I like to think that I often go above and beyond the call of duty. At The Grove one day I chased down a father who was carrying his daughter. She had lost not one but both of her sandals as he walked, and I followed them into Crate & Barrel to return them. These are the kinds of things I do, because if my kid lost her sandals, I would want someone to do the same for me. I’m not claiming to be some amazing philanthropist, but I’ve helped my share of blind people across the street.
Today I stopped at a stop sign on my way to Smart & Final to buy water. I waited an extra long time because an elderly lady was crossing in front of me. I waved at her to indicate that I had nothing but time to allow her to shuffle in front of my car. She came right up to the window with her hand extended, and I assumed she just wanted to thank me in that over-the-top way that elderly people sometimes do. Anything short of being run down at a stop sign in Los Angeles is probably a random act of kindness in their eyes, after all.
But she said, “Could you drive me to Stanley only?” Stanley is a street that wasn’t far from where we were.
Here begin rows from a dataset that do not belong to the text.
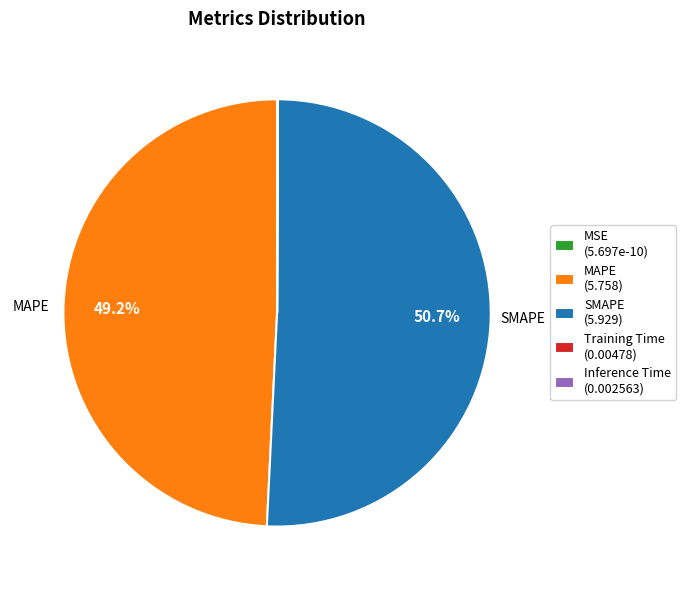

Is the sum of MAPE (5.758) and SMAPE (5.929) greater than half?

Yes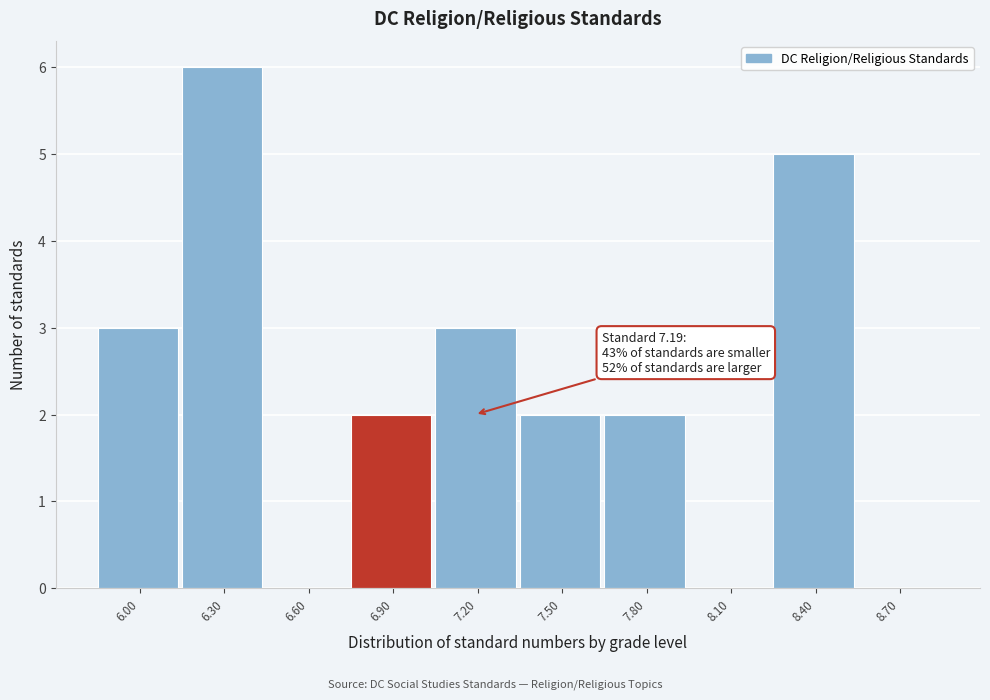

Reading left to right, list all the values displayed in this chart.

6.00=3	6.30=6	6.60=0	6.90=2	7.20=3	7.50=2	7.80=2	8.10=0	8.40=5	8.70=0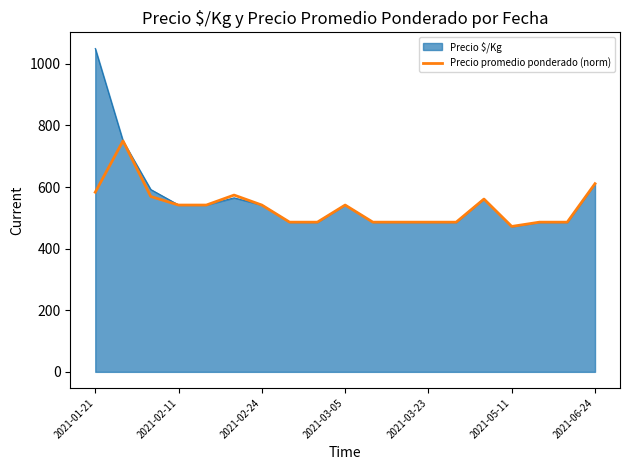

Which series has the widest spread of values?

Precio $/Kg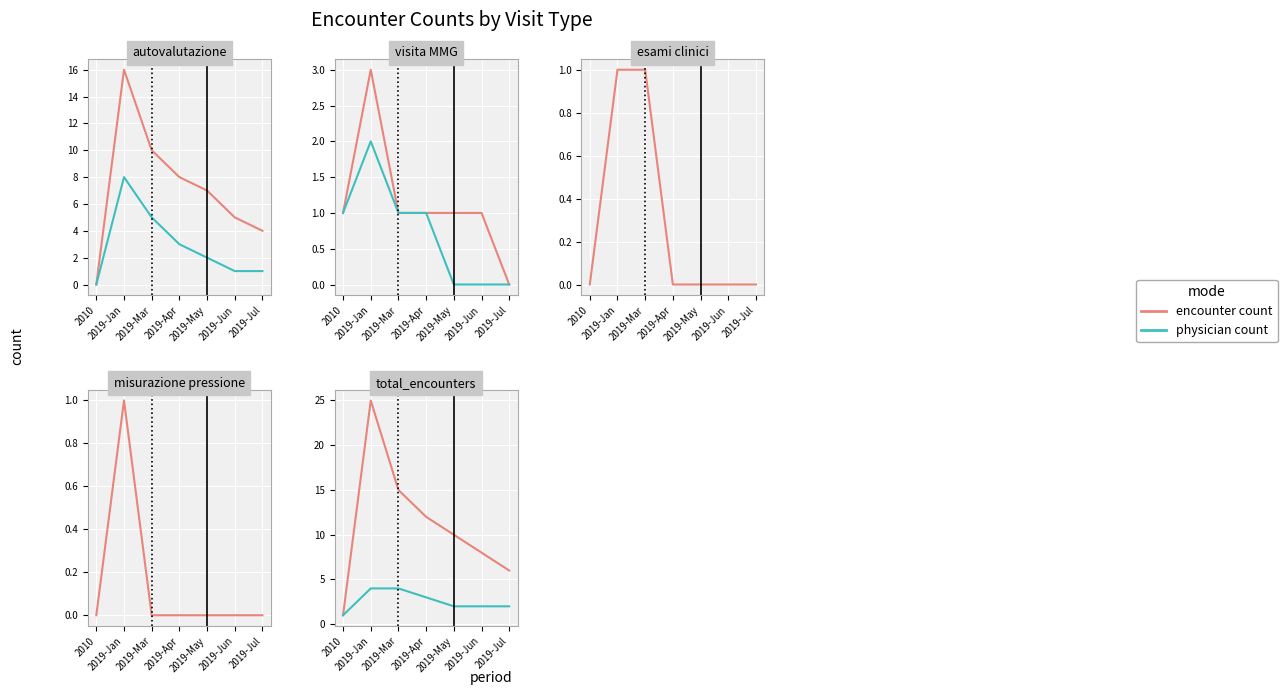

Which series has the largest total across all categories?

encounter count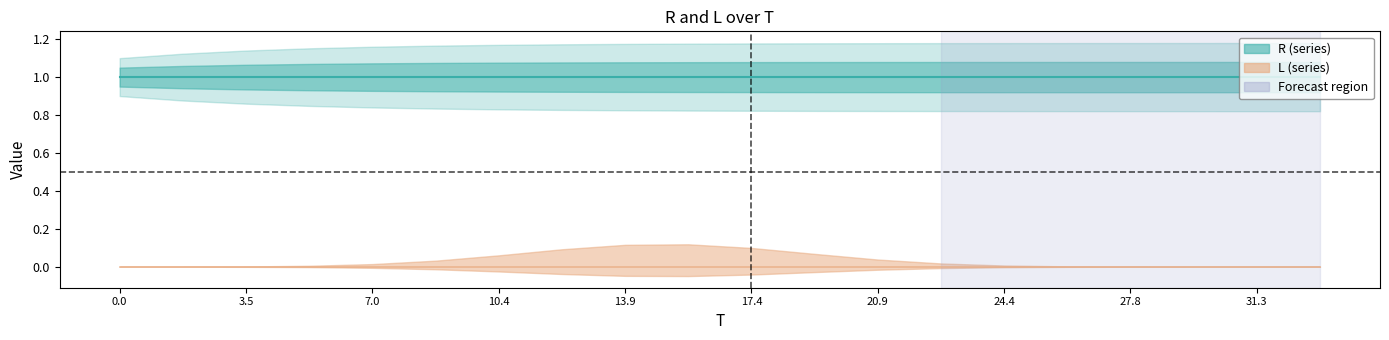

At how many categories does at least one series exceed 0?

20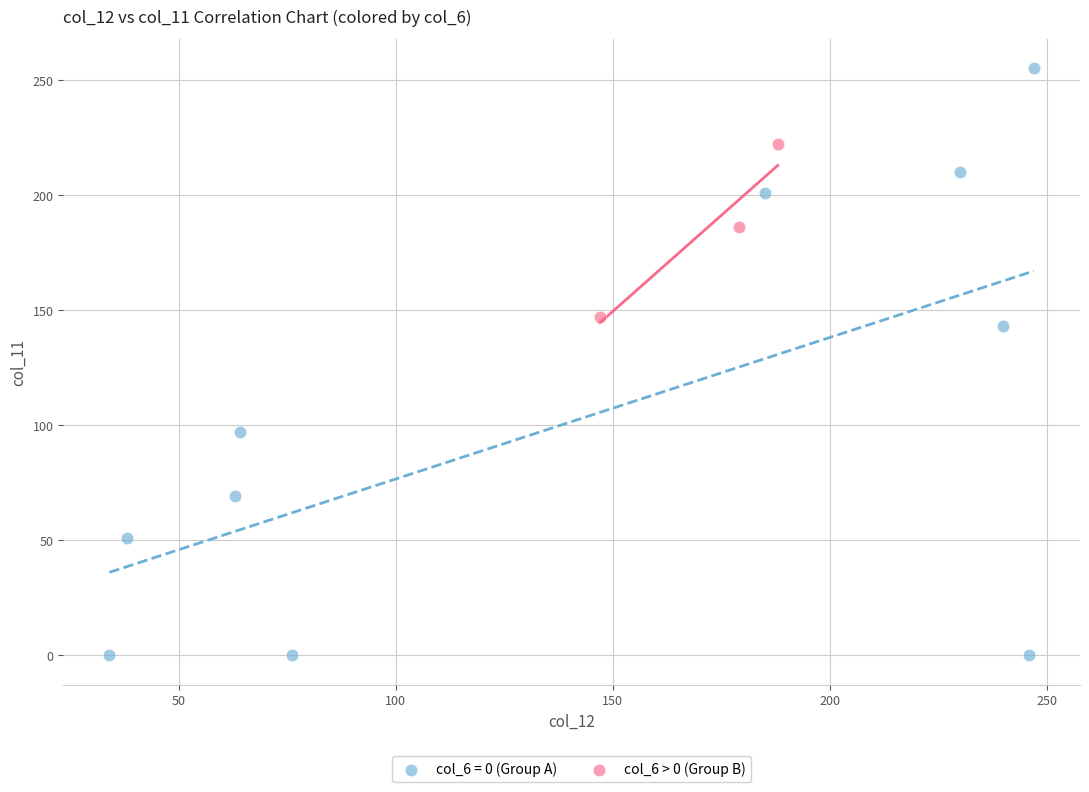

Which series reaches the maximum Y coordinate?

col_6 = 0 (Group A)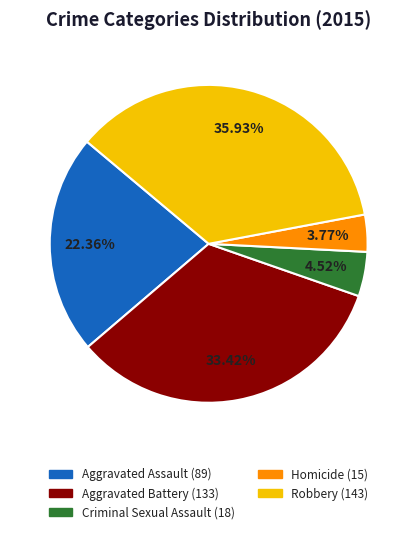

What percentage is the Robbery slice, to the nearest percent?

36%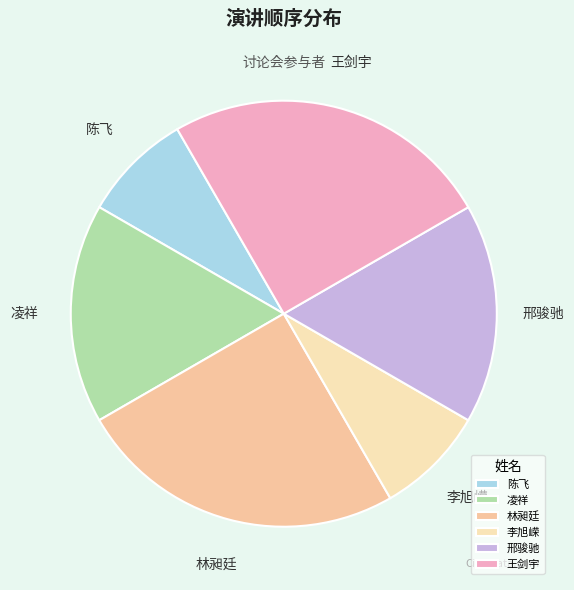

Is the sum of 王剑宇 and 凌祥 greater than half?

No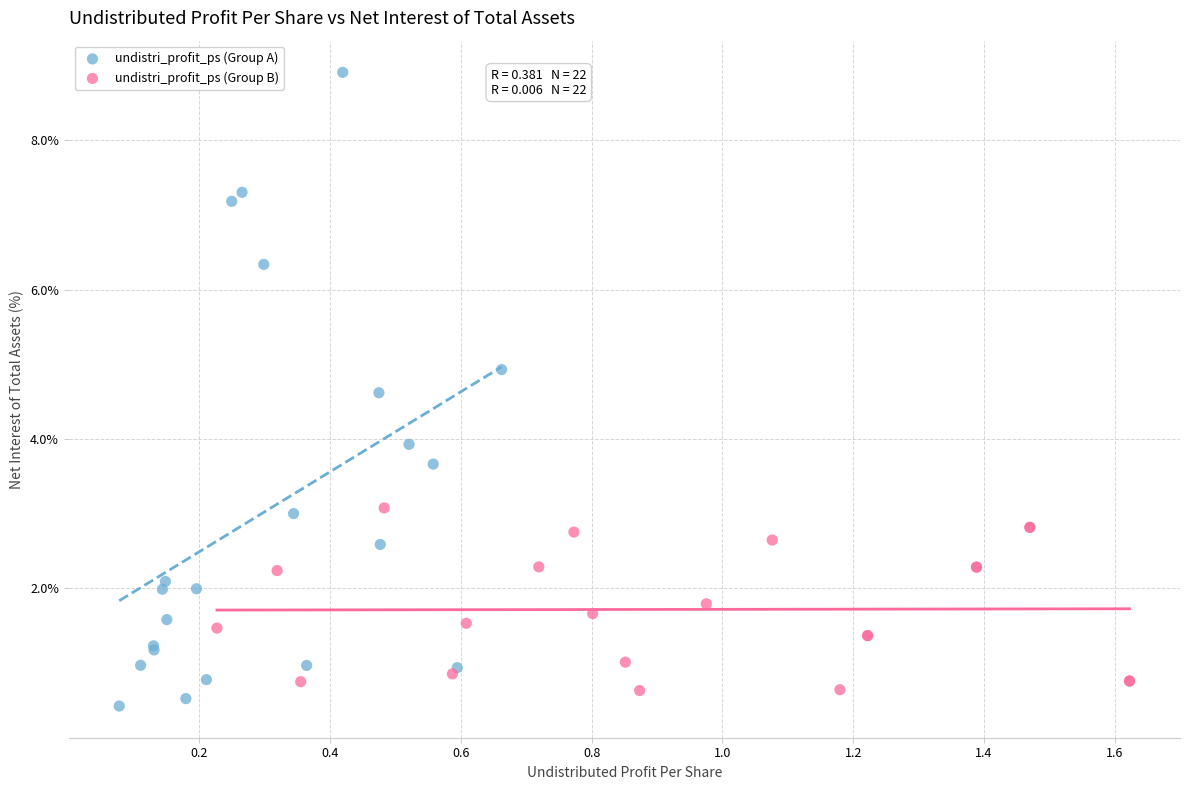

What are all the series names shown in the legend?

undistri_profit_ps (Group A), undistri_profit_ps (Group B)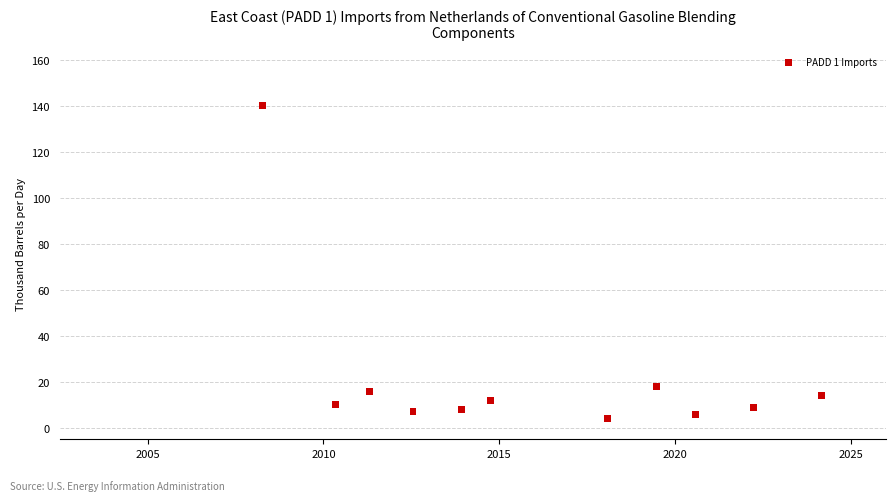

What Y value in the scatter plot is closest to 71?

17.9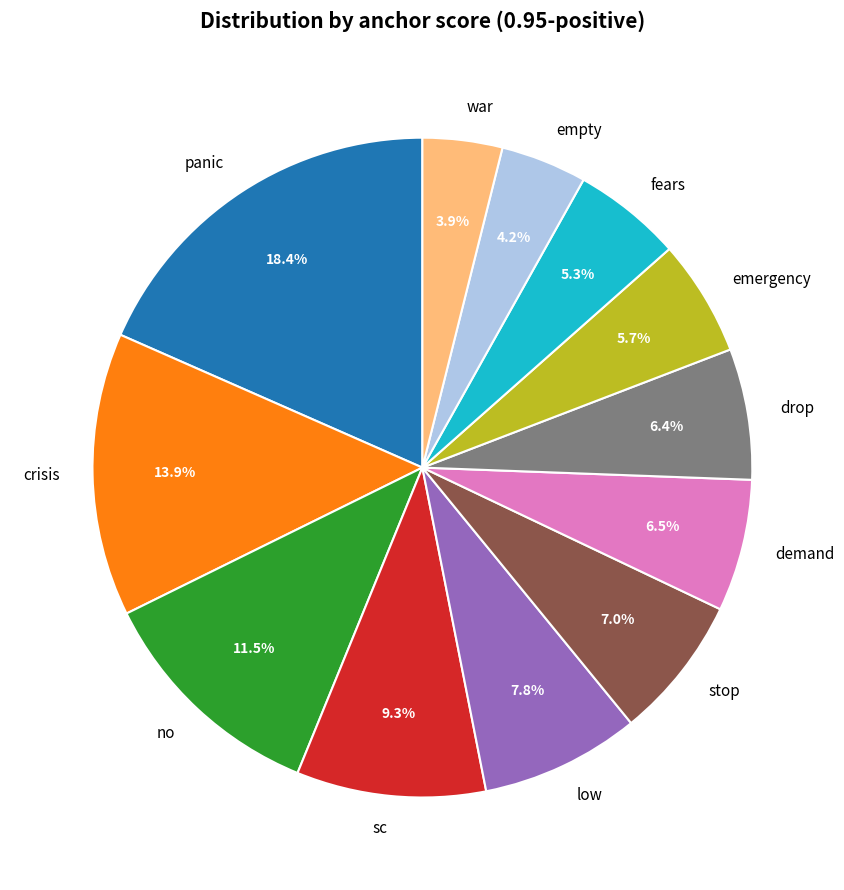

Do panic and fears together represent more than half of the pie?

No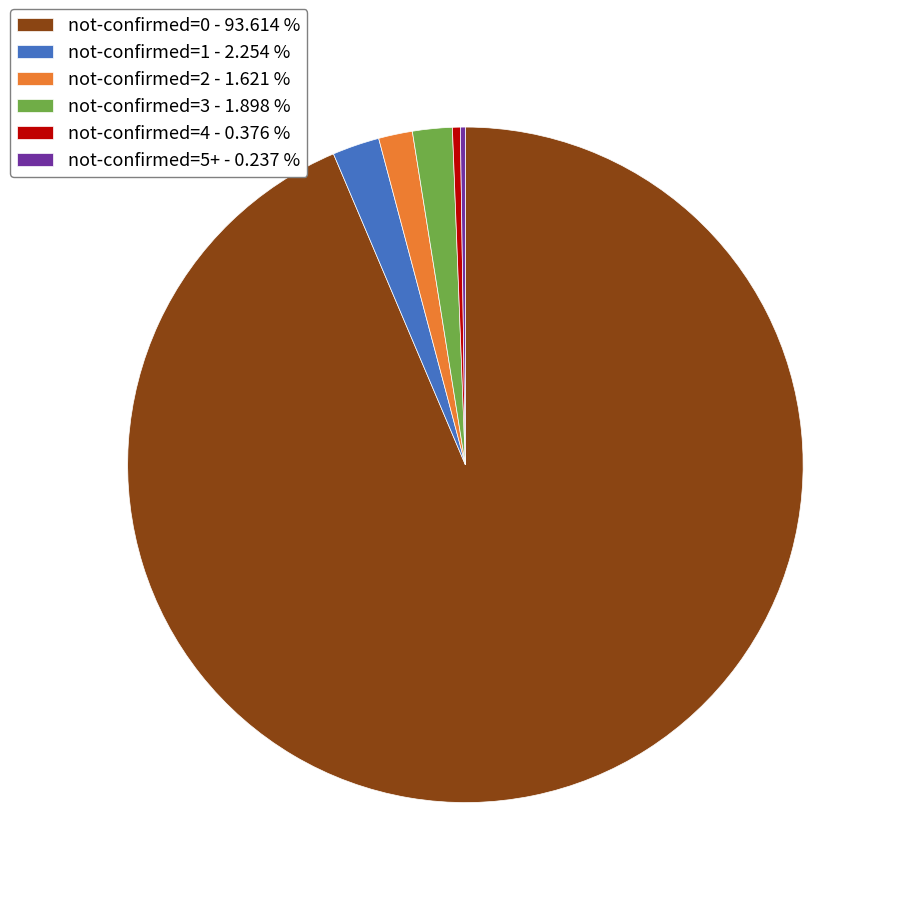

Is there a majority slice in this chart?

Yes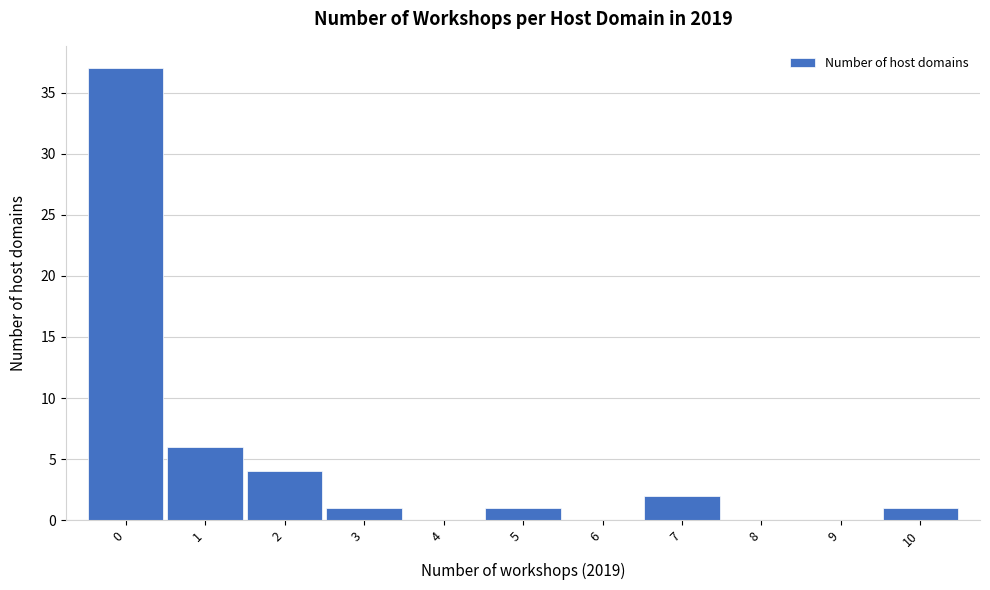

Which range on the x-axis has the tallest bar?

-0.5 to 0.5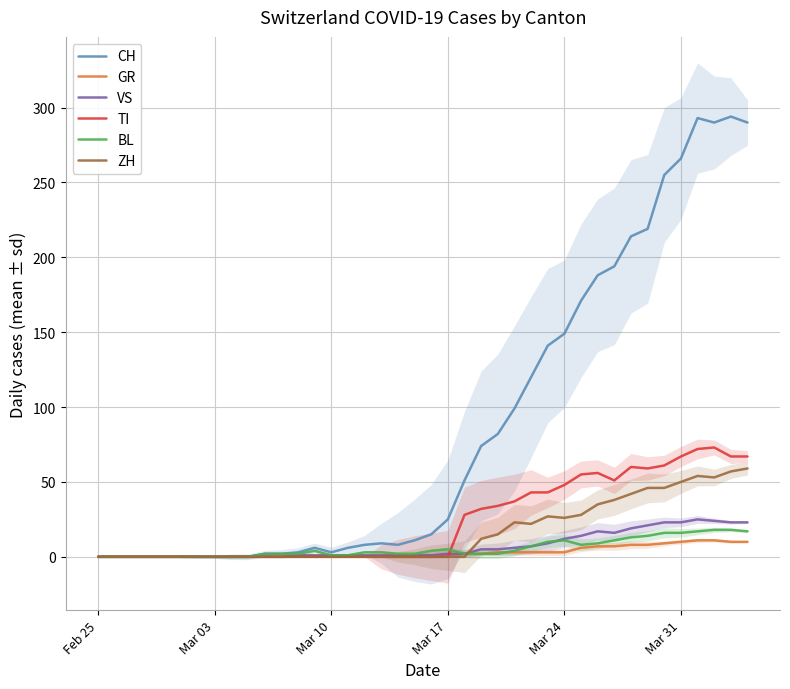

Does the chart display data point markers on the line(s)?

No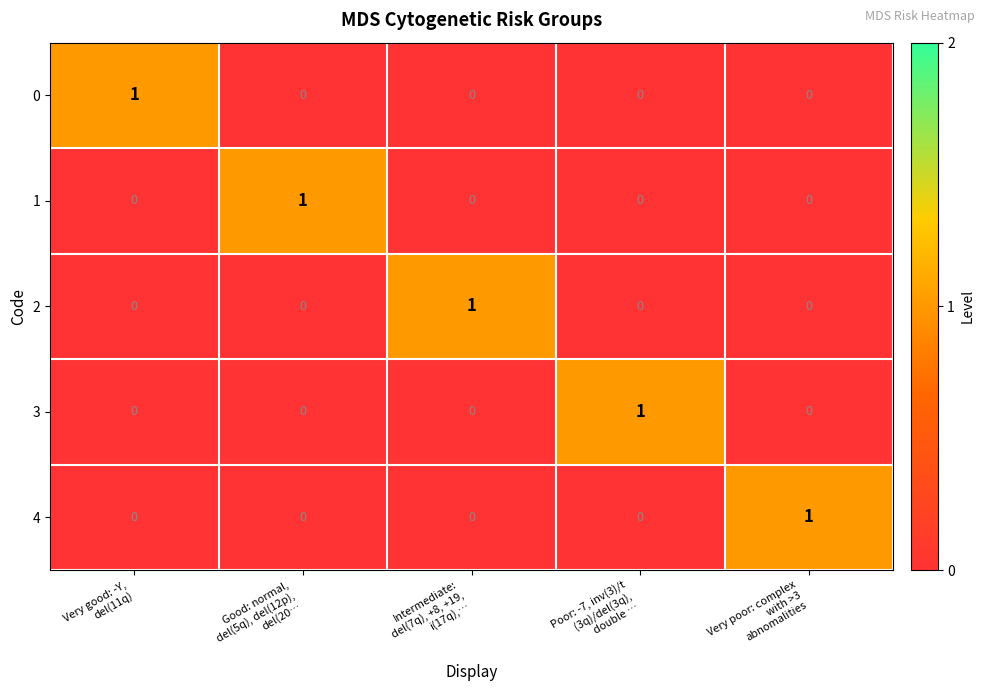

Count the number of categories in the chart.

5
Without thinking, I said, “I’m sorry, I’m going that way” and I drove away. Now, it should be noted that the way I was going and the direction she needed to go were one and the same, a fact I did not realize until three seconds after I drove away. Stanley was only a few blocks further down the road from Smart & Final, and for some reason she was walking in the wrong direction, so that had completely confused me.
So, not only did I not give the woman a ride on a warm day in Los Angeles, but I also did not correct her so that she would at least make it to Stanley one day. The guilt was overwhelming, especially because I couldn’t figure out why I said no to her. The only thing I can assume is that it sort of freaked me out for her to ask, and I just reacted without thinking.
I called Christine, who is a good girlfriend. She told me she didn’t want me to pick up strangers when I was alone in the car (and, no, Jack being in her crate in the back seat did not count). When I told her it was only a little old lady carrying an umbrella, she said, “Yeah, an umbrella that doubles as a sword.”
That’s my girl. I can always count on her to turn an old woman into an axe murderer in one sentence. Now I can go through life thinking about how I narrowly averted death by not picking up this sad, old woman who was clearly only out for blood.